Opinions on the concrete manipulative varied, whereas consensus arose on the virtual manipulative. The issue of providing students with age appropriateness technology must be factored into any decision-making process. For older populations, offering learning aids that distinguish a student from his or her general education peers can have a stigmatizing effect, and negatively affect the student’s academic performance (Finegan & Austin, 2002). Student preference is an important factor that must be weighed into technology adoption (Taber-Doughty, 2005). New technologies are not only transforming the way students view learning, but also transforming the way “educators think about education and literacy” (Pilgrim, Bledsoe, & Reily, 2012).
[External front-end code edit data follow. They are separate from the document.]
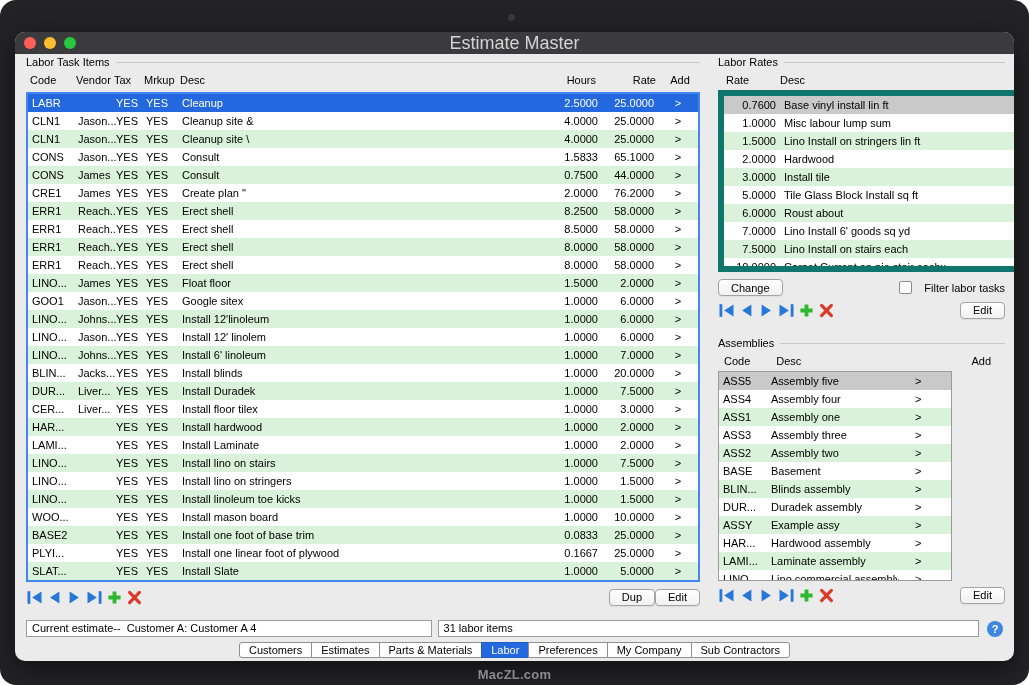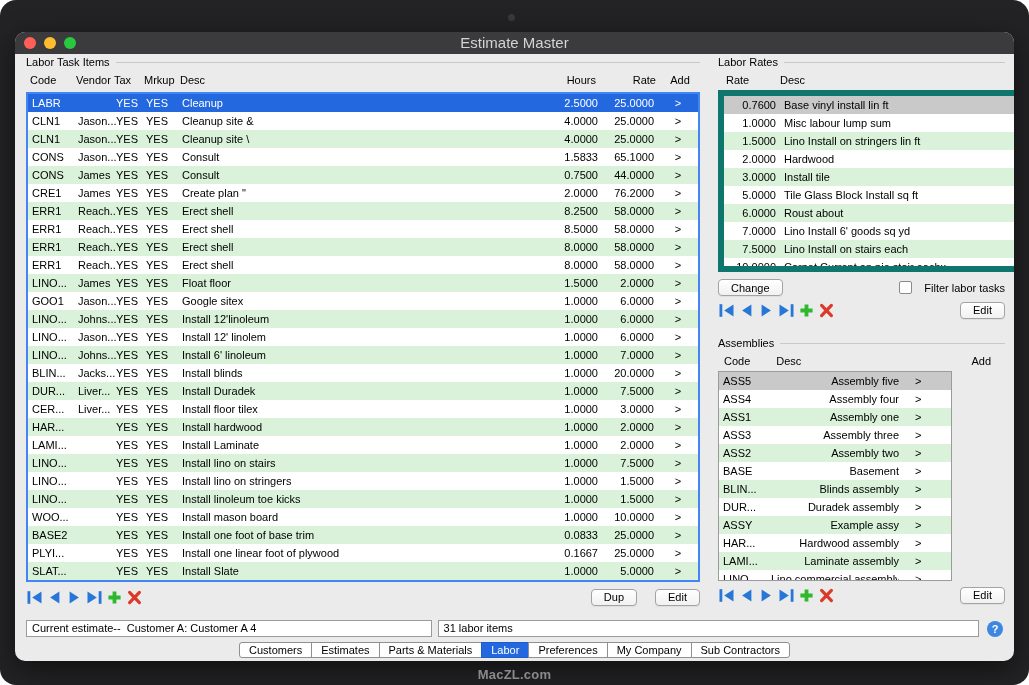--- a/index.html
+++ b/index.html
@@ -16,7 +16,7 @@
   .tl{width:12px;height:12px;border-radius:50%;display:block}
   .tl.red{background:#ff5f57}.tl.yellow{background:#febc2e}.tl.green{background:#28c840}
   .title{position:absolute;left:0;top:0;width:100%;height:22px;line-height:22px;text-align:center;
-         font-size:15px;color:#d4d4d4}
+         font-size:18px;color:#d4d4d4}
 
   .panel{position:absolute;font-size:11px;color:#000}
   .panel-label{display:flex;align-items:center;gap:6px;height:12px;font-size:11px;white-space:nowrap}

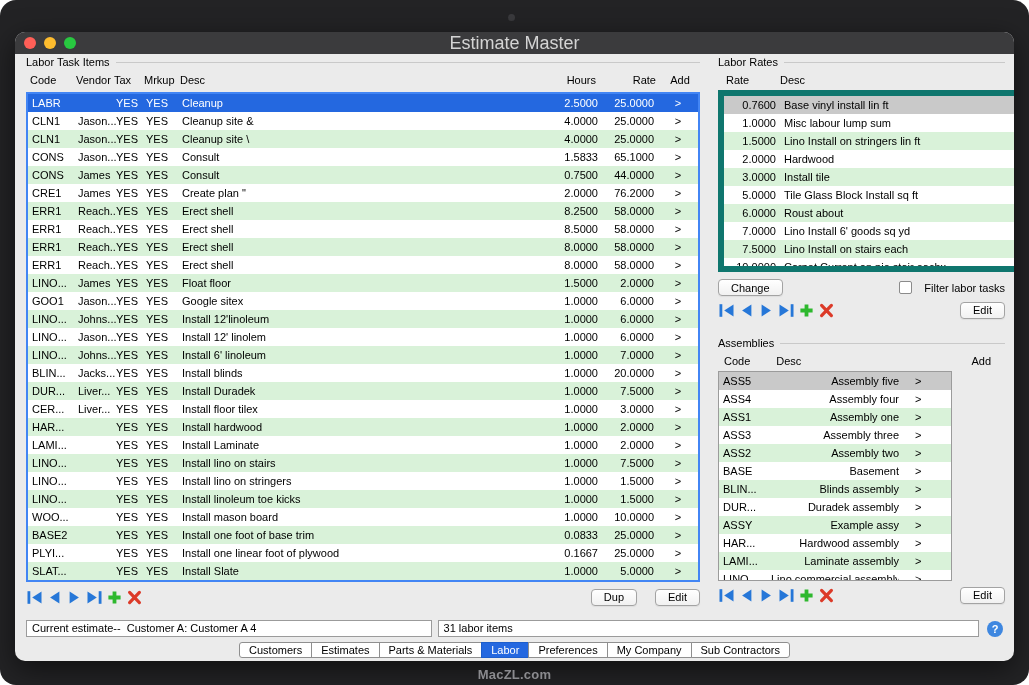--- a/index.html
+++ b/index.html
@@ -82,7 +82,7 @@
   .a-table .a-row:nth-child(odd){background:var(--row-green,#d9f2d9)}
   .a-table .a-row.gsel{background:var(--row-selected-gray,#c9c9c9)}
   .a-code{width:52px;padding-left:4px;box-sizing:border-box}
-  .a-desc{flex:1;text-align:right}
+  .a-desc{flex:1;text-align:left}
   .a-add{width:52px;padding-left:16px;box-sizing:border-box}
 
   

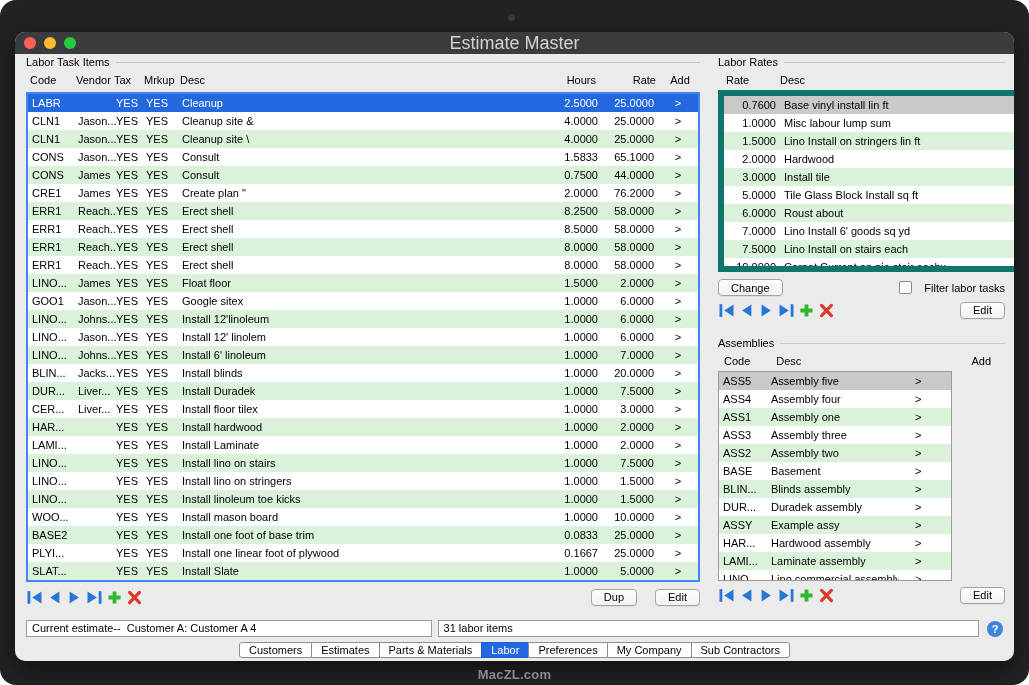--- a/index.html
+++ b/index.html
@@ -41,7 +41,7 @@
   .lt-table .lt-row:nth-child(odd){background:var(--row-green,#d9f2d9)}
   .lt-table .lt-row.sel{background:var(--selection-blue,#2468e0);color:#fff}
   .panel-foot{margin-top:6px;display:flex;align-items:center;justify-content:space-between;height:18px}
-  .foot-buttons{display:flex;gap:18px}
+  .foot-buttons{display:flex;}
 
   
   .nav{display:flex;gap:3px;align-items:center}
And “as these tools continue to transform literacy instruction,” they are also helping students “internalize lifelong skills needed for success in this global society” (Saine, 2012). But the journey of integrating technology into the classrooms is not necessarily an easy one. Research has shown that the integration of technology into educational practices has proven to be a complex and slow process. Moeller and Reitzes (2011) have shown that some of the most prevalent barriers to successful integration have included organizational support, teacher attitudes and expectations, and technology itself. Recent research has also shown that the use of technology can facilitate teaching and add critical elements to the learning process. One of these elements is student engagement.
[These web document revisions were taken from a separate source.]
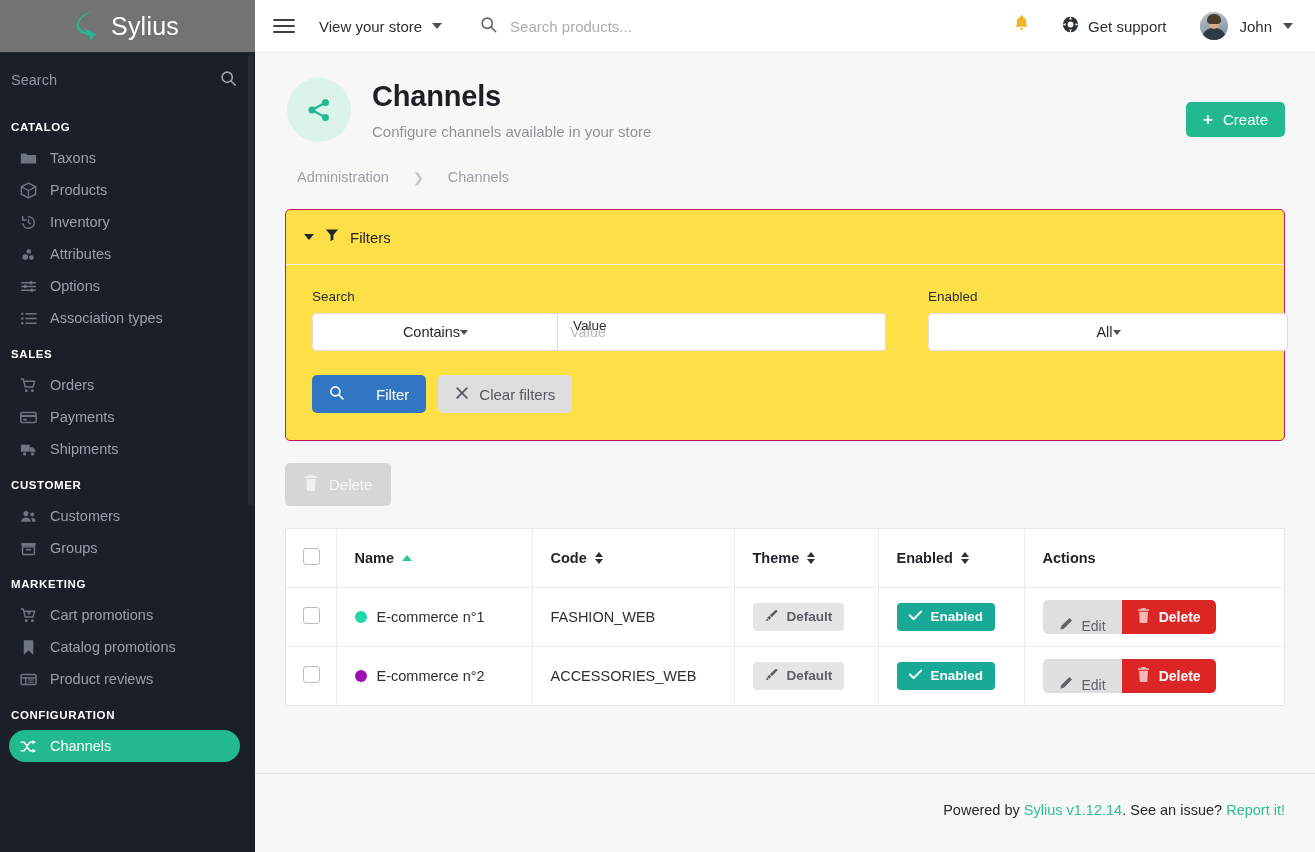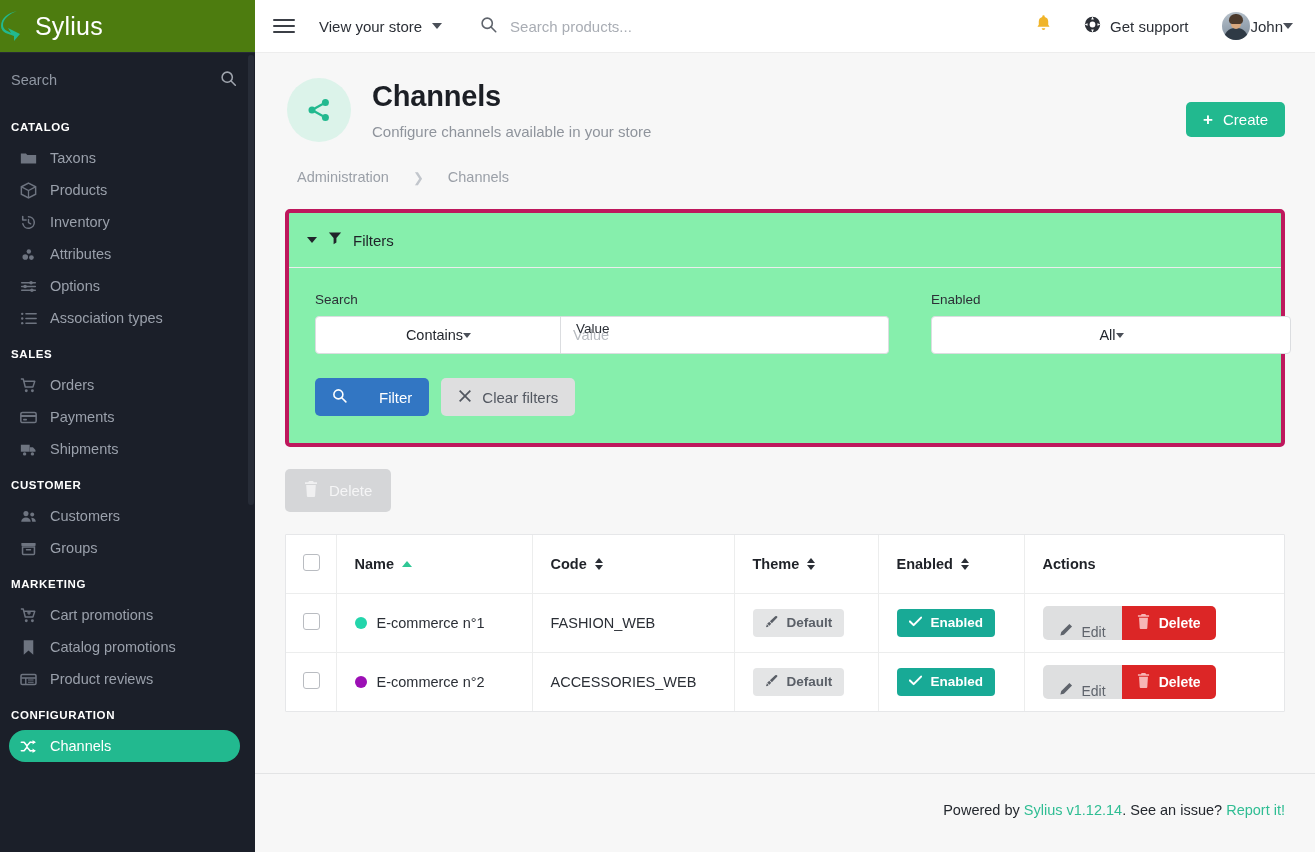--- a/index.html
+++ b/index.html
@@ -22,9 +22,9 @@
   }
   .brand {
     height: 53px;
-    display: flex; align-items: center; justify-content: flex-start;
+    display: flex; align-items: center; justify-content: center;
     border-bottom: 1px solid #262b36;
-    background: #4d7c0f;
+    background: #737373;
   }
   .brand-logo { display:flex; align-items:center; gap:9px; }
   .brand-mark { width: 26px; height: 30px; display:block; }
According to Daniels and Pethel (2005), compared to their role in traditional classrooms, students in virtual classrooms “report higher subjective satisfaction … on a number of dimensions, including … overall quality of educational experience,” and “the more they judge the experience to be collaborative, the more likely they are to judge the outcomes as superior to the traditional classroom” (Daniels and Pethel, 2005). Teachers who use technology in their classrooms “claim that when students are engaged in digital literacy activities,” they “become more creative in their thinking” (Saine, 2012). Another reason for using new technologies in the classroom, is the fact that digital technology is part of everyday life for this generation of learners. Gawelek et al. (2011) state that “no matter their economic status, they know the world wide web, social media, and entertainment technologies such as film, music, and games as consistent and constant components of everyday experience” (Gawelek, 2011).
In order to equip the next generation of learners with the necessary skills for their future, there is an urgent need to redefine literacy and reintroduce it by incorporating technology into almost every aspect of the lesson (Green, 2005; McClanahan, Williams, Kennedy, & Tate, 2012; Motteram, 2011; Saine, 2012). Children will become more engaged in learning to read when they have opportunities to creatively use technology. This is not to deny the importance of skill instruction or a balanced perspective in teaching them, but access to the digital technologies will more likely foster critical thinking and deeper cognitive engagement when children can compose, construct, and create new ideas and use new forms with them (McDermott and Gormley, 2016).